● **QUOTED PASSAGE**
━━━━

Babe the Blue OX (BOX)  are an American, Brooklyn-based rock band. Formed in 1991, the trio was initially composed of Tim Thomas (guitar, vocals), Rose Thomson (bass, vocals) and Hanna Fox (drums, vocals). in 1995, the band contributed the song "Hazmats" to the AIDS benefit album Red Hot + Bothered produced by the Red Hot Organization.  Fox's husband Eddie Gormley was formally added as 2nd drummer in 1998, and the band continues to play a handful of shows a year. In 2010, they were a headline act at the Cincinnati Mid-Point Music Festival.

The group's music touches on various styles, but always emphasizes melodic if quirky songwriting. Everything from noisy no wave to '80's new wave, classic rock to funk, math rock to melancholic pop gets a nod on each of their releases. Their early albums were released but indie labels, after which they signed a two-album deal with major label RCA. Subsequently they continue to write music collaboratively in "the basement focused primarily on the joy of making stuff," according to Thomas.

Over the past ten years, each member has recorded and performed music with other projects. Thomson writes, sings and plays with The Walking Hellos; Thomas helms Noblesse Oblige and records under the name Timothy James Thomas; Gormley and Fox create music as Vatican III.

━━━━

● **TASK REQUIREMENTS**
Answer these questions using the text about Babe the Blue Ox.
1. In what year was the band formed?
2. Who was formally added as second drummer in 1998?
3. Under what name do Gormley and Fox make music together?

━━━━

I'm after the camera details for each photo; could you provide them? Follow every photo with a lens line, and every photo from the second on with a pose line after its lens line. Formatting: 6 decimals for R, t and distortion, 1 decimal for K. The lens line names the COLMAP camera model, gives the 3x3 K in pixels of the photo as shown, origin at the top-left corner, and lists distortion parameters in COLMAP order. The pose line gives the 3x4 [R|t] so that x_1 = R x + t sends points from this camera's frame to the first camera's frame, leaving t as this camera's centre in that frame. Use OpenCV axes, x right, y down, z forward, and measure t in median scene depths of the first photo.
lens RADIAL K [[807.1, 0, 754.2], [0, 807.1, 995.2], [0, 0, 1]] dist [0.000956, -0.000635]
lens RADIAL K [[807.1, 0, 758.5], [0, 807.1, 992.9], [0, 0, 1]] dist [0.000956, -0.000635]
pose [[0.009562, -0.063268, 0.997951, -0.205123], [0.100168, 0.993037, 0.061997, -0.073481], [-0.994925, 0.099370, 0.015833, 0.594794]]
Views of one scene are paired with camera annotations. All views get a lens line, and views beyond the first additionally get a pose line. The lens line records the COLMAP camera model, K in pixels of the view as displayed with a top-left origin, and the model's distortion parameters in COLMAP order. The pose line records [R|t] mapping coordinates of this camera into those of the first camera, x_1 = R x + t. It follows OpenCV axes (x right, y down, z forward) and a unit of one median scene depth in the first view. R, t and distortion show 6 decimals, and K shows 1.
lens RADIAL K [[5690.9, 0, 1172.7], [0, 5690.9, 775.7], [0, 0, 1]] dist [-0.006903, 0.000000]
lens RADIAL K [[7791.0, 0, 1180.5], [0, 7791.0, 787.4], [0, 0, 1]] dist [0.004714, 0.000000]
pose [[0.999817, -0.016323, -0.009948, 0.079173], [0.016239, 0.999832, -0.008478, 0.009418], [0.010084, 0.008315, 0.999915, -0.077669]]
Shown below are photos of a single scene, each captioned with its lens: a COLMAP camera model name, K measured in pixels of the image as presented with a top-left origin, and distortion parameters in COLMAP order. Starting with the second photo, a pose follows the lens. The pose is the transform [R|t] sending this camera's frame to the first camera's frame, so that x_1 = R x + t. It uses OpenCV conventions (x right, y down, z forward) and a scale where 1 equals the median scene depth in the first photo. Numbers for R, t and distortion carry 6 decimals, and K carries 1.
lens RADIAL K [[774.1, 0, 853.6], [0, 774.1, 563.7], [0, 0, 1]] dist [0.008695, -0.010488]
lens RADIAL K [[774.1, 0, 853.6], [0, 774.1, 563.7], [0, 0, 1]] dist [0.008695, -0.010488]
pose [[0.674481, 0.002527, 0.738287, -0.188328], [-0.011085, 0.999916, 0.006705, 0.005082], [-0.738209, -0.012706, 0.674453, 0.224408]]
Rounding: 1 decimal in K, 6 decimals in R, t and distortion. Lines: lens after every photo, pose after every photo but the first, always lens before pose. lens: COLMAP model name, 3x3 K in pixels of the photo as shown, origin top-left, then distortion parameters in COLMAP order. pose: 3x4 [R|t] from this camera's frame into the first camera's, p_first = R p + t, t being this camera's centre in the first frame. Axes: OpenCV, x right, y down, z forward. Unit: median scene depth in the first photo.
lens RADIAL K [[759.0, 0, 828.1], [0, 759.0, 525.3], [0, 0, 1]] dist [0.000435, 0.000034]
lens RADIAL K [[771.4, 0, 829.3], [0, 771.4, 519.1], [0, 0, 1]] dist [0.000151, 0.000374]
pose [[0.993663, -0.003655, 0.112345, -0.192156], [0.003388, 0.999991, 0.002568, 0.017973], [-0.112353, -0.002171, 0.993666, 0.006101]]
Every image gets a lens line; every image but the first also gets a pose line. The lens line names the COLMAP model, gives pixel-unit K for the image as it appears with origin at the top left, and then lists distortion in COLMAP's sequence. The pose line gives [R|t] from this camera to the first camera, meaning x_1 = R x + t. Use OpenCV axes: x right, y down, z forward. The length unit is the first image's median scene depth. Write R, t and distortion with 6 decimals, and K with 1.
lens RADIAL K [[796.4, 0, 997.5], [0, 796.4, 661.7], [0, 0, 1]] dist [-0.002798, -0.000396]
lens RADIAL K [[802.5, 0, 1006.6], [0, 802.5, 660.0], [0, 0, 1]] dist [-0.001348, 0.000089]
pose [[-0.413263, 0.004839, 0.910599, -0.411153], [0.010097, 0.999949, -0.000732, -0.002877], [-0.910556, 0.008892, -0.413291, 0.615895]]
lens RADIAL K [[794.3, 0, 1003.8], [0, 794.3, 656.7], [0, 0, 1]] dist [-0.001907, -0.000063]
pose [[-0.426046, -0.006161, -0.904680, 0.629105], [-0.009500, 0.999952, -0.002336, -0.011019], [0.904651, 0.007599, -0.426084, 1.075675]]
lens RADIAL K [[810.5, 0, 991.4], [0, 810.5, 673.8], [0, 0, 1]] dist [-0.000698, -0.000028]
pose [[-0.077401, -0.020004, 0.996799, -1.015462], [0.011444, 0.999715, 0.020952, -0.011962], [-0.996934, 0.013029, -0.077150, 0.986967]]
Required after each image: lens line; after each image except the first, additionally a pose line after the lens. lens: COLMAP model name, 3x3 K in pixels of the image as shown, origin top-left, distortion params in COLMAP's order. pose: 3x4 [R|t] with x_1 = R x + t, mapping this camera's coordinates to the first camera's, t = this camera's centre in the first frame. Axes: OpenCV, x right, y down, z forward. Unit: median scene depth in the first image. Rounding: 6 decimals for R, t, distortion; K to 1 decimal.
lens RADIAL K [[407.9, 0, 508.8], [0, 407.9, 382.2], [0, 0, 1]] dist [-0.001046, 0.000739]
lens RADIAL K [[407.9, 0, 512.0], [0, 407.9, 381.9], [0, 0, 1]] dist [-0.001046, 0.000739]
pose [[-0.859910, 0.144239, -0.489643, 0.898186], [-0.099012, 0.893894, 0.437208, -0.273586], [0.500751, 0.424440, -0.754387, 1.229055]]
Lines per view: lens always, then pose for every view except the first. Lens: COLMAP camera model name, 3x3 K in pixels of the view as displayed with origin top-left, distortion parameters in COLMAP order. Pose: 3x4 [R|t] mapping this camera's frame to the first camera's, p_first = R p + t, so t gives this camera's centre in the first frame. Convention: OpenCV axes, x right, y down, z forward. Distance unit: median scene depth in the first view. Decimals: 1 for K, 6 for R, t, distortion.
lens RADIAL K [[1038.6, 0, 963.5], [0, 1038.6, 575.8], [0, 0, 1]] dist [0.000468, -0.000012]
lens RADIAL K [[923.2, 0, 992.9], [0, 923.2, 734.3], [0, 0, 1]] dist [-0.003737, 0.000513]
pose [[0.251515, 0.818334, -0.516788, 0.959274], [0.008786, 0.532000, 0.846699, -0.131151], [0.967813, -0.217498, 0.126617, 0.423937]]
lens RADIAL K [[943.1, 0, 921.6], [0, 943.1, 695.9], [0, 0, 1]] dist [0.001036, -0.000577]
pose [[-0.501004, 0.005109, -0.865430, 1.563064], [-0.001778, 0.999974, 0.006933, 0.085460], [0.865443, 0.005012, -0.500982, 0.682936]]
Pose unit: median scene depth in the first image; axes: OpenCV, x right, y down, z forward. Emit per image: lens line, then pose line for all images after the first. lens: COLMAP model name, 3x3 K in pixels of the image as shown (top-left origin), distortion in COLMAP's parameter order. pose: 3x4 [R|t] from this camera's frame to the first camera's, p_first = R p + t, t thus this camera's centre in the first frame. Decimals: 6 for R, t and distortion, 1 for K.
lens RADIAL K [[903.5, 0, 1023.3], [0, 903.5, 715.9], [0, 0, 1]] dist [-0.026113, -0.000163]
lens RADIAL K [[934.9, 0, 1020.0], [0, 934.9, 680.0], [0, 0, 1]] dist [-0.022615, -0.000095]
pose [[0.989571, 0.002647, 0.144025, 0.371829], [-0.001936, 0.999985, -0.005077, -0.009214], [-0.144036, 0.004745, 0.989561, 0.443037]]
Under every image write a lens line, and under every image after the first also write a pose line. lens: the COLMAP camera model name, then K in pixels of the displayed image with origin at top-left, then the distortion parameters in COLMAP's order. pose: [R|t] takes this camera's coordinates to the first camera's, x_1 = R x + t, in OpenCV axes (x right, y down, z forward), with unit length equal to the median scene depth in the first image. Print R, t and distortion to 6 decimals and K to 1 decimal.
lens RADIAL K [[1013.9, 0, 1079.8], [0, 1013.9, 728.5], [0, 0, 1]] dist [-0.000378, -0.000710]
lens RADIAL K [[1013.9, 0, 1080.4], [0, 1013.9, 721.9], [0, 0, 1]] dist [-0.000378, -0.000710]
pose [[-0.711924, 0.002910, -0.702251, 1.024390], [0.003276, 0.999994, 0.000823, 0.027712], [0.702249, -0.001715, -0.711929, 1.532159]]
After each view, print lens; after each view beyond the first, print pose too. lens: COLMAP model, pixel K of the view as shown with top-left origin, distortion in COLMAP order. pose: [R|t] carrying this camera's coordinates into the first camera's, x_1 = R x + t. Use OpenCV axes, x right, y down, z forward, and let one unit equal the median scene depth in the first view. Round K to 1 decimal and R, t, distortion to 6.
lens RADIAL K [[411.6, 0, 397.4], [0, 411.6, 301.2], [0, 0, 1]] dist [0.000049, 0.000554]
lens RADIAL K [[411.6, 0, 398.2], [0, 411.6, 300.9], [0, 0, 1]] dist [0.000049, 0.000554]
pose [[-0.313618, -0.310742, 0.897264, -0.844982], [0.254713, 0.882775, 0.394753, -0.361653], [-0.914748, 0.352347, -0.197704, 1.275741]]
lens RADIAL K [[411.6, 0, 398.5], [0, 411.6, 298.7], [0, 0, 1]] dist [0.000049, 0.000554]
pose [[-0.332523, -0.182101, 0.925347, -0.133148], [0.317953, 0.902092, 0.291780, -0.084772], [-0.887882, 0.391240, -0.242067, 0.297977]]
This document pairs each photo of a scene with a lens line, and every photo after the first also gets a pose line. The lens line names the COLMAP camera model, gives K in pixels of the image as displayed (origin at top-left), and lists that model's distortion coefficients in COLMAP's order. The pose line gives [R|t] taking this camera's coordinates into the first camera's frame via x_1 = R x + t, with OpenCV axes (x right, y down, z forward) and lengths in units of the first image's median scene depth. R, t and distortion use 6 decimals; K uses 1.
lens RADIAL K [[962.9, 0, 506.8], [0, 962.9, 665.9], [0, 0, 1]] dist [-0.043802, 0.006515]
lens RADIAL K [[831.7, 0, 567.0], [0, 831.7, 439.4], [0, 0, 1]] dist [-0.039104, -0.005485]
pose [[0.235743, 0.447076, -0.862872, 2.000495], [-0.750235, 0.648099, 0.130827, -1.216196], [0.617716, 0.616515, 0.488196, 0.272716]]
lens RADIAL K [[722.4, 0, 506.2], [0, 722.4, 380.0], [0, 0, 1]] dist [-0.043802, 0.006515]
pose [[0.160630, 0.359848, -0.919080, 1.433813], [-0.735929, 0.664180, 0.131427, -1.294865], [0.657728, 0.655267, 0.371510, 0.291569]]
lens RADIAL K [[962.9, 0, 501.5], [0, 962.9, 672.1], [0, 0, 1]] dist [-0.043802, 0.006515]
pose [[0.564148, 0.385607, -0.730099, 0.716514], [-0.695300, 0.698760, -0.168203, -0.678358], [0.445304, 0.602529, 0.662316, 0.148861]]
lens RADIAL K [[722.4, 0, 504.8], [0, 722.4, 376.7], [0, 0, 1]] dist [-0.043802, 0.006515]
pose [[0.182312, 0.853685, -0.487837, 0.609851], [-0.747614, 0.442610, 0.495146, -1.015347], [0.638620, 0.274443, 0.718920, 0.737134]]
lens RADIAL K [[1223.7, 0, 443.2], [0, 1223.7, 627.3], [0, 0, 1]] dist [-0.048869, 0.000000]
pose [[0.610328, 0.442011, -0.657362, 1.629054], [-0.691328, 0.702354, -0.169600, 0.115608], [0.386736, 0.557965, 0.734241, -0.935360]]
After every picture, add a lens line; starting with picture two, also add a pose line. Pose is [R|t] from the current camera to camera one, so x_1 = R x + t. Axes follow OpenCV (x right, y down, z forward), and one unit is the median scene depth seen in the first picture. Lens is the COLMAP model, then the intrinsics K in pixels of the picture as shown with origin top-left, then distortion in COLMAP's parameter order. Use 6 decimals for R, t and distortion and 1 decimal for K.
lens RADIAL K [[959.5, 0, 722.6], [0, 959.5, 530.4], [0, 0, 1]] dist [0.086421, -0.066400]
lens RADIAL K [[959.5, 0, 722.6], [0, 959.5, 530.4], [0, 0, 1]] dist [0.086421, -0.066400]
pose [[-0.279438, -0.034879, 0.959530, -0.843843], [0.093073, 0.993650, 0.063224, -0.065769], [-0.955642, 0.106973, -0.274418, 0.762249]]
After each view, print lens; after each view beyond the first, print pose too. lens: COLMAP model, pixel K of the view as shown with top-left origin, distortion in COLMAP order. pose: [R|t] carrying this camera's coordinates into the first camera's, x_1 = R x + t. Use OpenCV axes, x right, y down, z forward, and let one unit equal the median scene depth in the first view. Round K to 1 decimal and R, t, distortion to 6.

━━━━

● **EXERCISE RESPONSE**
1. 1991
2. Eddie Gormley
3. Vatican III